And now even dd recognises that this was the right thing.

But I did need to take a lot of time to listen to her, to acknowledge her feelings, to put up with her bitterness and frustration without rising to it, to suggest other ways in which she could be helped and help herself, to accept that she was angry and that she was going to be angry for a long time and that I couldn't just expect that to stop to order.

Worth doing, every single moment of it. It was a good decision, we as adults had to make it and I am sure we are all happier for it, but by taking that extra little time over it we have also preserved the family more or less intact.

eddielizzard Fri 24-Jan-14 09:02:28

agree with longtallsally

cory Fri 24-Jan-14 08:52:03

Brilliant post, sally.

flow4 Thu 23-Jan-14 23:37:58

Good post, sally. smile

longtallsally2 Thu 23-Jan-14 23:23:47

How do you make a 15 year old that doesn't want to move to a new home move to a new home? And if she can't make him, then what?

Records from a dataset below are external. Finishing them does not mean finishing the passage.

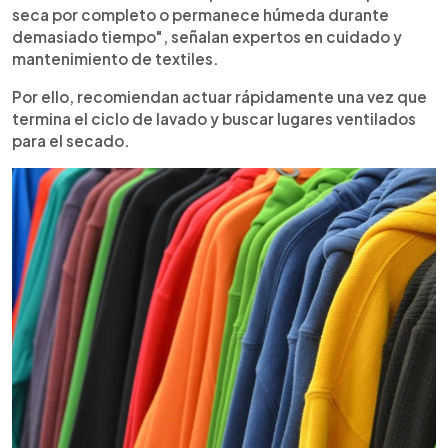
seca por completo o permanece húmeda durante
demasiado tiempo", señalan expertos en cuidado y
mantenimiento de textiles.
Por ello, recomiendan actuar rápidamente una vez que
termina el ciclo de lavado y buscar lugares ventilados
para el secado.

I think that you start listening, and acknowledging his feelings. He has had years of discussing this job and this move - he knows that it is important to you. But if you want him to let go of some of his negative feelings about it, you need to find time and space to sit down with him and listen to them. Acknowledge that he can't even imagine the prospect of leaving his friends. Acknowledge that he feels frustrated that he can't control the present, and make his family stay where he wants. Acknowledge that he is angry with you for choosing between your dps dream and your dss home. Acknowledge that he is angry because he doesn't think that you listen to him. Let him know that you hear him and that those feelings are real, and understandable, but that in life, sadly, bad things happen.

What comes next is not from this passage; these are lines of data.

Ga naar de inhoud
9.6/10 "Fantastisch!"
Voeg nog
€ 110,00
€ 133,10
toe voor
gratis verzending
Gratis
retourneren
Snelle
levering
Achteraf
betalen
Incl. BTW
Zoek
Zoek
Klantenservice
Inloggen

He loves his home town and friends. Great. Of course, he can move back there as a chef and spend the rest of his life there. But he has a family who love him too. It would be great if he could consider spending 2 years post GCSE living with his family on an adventure somewhere else. It's not forever, but it seems like that to him now.

People only move on emotionally, when they feel it is OK to do so, when they feel they have had the sympathy they deserve for the feelings they have got.